╔══
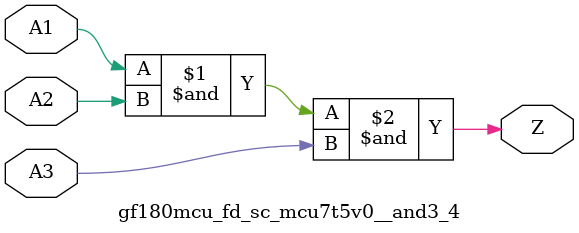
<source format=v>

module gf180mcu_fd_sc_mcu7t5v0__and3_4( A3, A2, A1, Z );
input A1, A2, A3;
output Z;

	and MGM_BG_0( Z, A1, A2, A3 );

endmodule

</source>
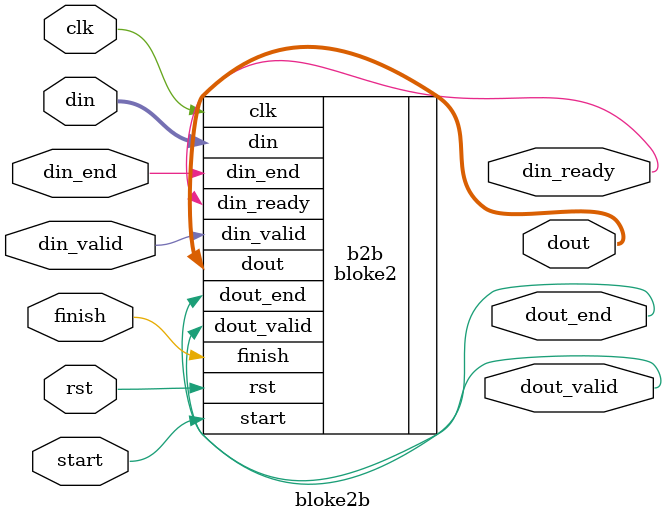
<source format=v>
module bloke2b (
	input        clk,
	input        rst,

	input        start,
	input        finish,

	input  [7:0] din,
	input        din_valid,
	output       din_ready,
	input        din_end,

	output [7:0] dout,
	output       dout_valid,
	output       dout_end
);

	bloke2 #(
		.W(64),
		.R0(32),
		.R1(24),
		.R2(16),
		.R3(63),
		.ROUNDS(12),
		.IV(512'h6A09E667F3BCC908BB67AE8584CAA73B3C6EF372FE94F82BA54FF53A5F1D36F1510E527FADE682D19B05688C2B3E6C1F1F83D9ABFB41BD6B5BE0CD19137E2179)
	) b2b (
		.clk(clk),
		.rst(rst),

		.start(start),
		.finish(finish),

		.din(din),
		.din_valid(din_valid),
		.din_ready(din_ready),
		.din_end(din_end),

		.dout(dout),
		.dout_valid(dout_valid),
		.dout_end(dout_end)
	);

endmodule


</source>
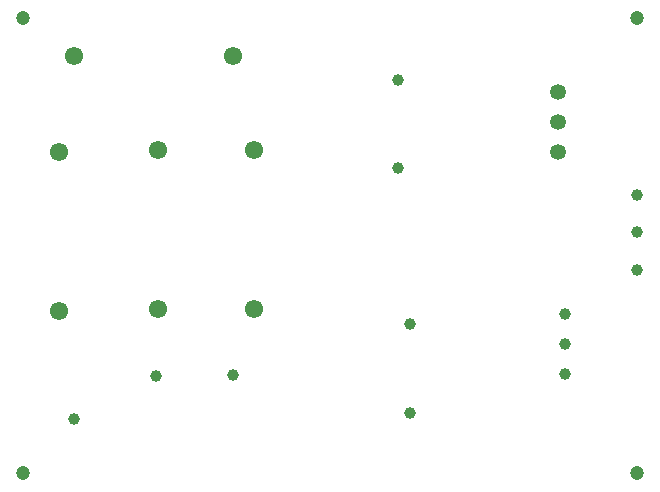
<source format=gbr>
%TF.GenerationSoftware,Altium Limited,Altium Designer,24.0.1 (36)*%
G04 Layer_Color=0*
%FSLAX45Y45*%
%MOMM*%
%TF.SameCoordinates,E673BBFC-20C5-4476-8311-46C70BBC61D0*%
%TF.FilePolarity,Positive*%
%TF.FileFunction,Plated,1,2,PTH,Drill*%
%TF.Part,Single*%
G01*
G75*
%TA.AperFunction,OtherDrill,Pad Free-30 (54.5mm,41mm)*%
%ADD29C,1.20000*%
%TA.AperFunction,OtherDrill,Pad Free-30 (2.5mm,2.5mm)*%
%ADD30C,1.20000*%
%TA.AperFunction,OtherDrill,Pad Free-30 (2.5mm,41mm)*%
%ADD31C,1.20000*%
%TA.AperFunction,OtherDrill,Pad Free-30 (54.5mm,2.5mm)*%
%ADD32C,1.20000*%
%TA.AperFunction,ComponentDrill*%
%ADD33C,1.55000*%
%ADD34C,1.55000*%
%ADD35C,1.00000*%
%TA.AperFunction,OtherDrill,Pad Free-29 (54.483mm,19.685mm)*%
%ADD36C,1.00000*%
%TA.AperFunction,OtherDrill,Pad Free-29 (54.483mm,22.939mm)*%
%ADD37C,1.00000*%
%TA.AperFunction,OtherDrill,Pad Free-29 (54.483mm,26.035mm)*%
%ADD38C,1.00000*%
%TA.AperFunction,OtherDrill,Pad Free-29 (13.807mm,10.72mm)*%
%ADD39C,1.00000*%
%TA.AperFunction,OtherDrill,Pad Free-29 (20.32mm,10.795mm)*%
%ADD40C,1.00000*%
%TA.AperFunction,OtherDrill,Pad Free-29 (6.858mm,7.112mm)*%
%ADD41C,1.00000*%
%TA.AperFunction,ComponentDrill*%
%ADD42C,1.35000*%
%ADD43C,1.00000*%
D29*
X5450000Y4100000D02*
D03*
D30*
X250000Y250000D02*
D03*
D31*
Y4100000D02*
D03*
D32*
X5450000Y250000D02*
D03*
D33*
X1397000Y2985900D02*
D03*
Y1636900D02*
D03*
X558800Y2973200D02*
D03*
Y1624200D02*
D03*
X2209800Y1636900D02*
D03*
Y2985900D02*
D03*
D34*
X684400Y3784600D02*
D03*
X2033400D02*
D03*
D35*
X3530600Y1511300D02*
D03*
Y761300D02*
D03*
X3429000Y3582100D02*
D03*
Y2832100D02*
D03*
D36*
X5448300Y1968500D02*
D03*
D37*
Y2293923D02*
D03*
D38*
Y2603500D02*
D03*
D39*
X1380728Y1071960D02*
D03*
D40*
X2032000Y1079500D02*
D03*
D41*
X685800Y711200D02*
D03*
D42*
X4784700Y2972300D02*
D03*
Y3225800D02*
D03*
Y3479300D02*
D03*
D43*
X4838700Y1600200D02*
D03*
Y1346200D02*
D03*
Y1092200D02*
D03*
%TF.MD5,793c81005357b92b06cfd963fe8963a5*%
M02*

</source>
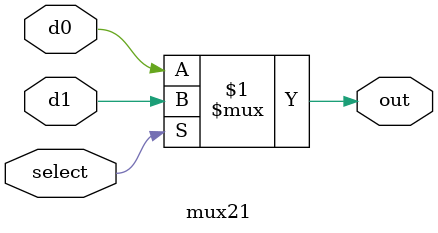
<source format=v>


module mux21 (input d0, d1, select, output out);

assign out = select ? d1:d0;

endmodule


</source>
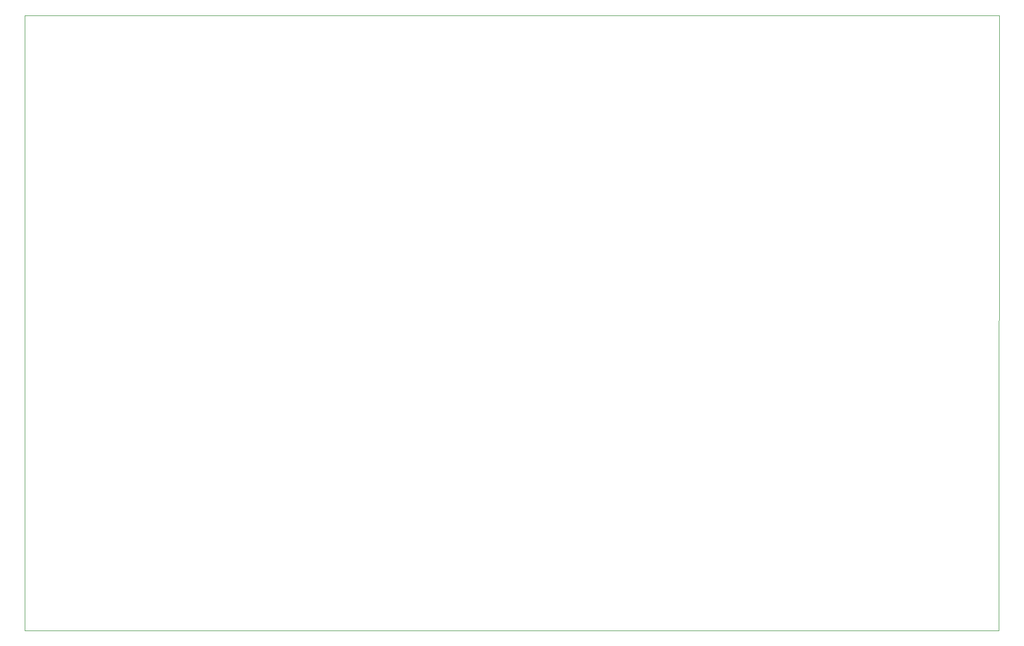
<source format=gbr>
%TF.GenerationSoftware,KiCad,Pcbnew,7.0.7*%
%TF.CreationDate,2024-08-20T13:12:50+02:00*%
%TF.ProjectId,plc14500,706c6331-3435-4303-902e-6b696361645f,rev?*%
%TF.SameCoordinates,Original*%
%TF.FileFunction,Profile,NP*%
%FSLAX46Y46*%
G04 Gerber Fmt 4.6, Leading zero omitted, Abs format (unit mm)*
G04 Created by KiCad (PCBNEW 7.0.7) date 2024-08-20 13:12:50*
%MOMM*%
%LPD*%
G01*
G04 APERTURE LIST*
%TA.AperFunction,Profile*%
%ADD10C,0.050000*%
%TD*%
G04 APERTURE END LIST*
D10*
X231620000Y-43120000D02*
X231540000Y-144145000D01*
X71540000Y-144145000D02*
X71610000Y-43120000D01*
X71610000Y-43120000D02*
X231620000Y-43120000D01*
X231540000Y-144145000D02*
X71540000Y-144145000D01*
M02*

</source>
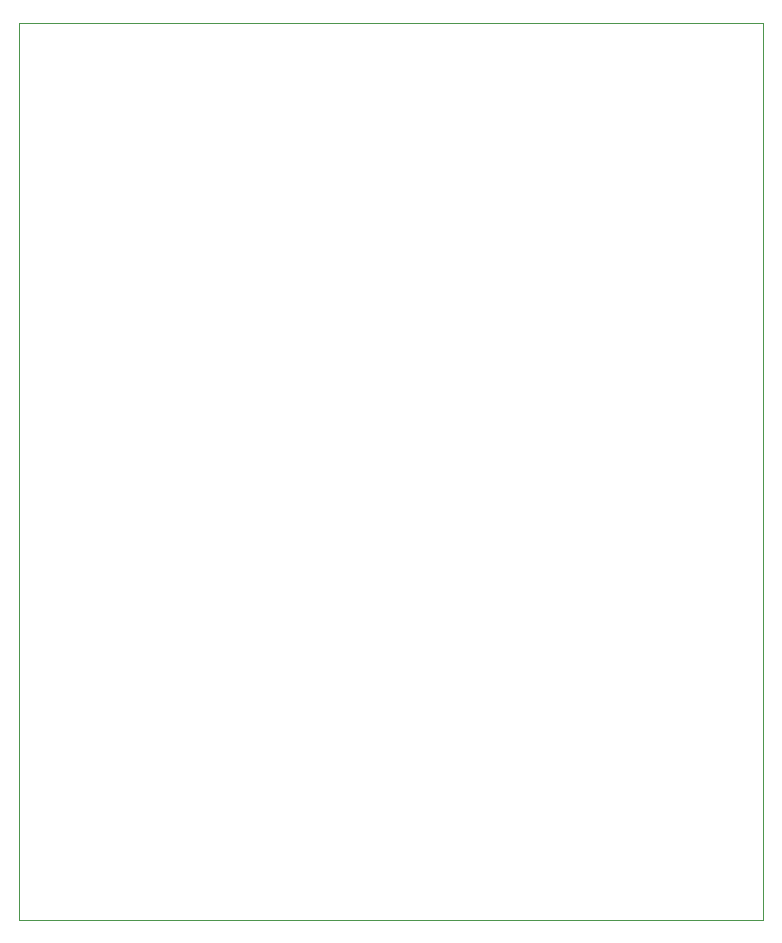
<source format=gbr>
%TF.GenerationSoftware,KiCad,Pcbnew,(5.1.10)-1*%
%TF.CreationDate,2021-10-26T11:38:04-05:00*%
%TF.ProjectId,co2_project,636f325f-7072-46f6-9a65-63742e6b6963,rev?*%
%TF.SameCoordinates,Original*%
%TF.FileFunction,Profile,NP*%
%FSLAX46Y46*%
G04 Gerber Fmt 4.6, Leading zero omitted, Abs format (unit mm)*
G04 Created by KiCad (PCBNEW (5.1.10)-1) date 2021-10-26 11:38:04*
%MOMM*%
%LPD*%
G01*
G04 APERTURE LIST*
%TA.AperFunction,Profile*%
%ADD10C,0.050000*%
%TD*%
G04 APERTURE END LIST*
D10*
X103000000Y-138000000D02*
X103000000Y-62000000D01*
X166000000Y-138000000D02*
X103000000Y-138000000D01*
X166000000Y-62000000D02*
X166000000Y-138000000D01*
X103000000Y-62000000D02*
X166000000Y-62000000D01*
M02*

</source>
╚══
Count up the lines above in which the word "zero" appears, and give nothing but that count.

2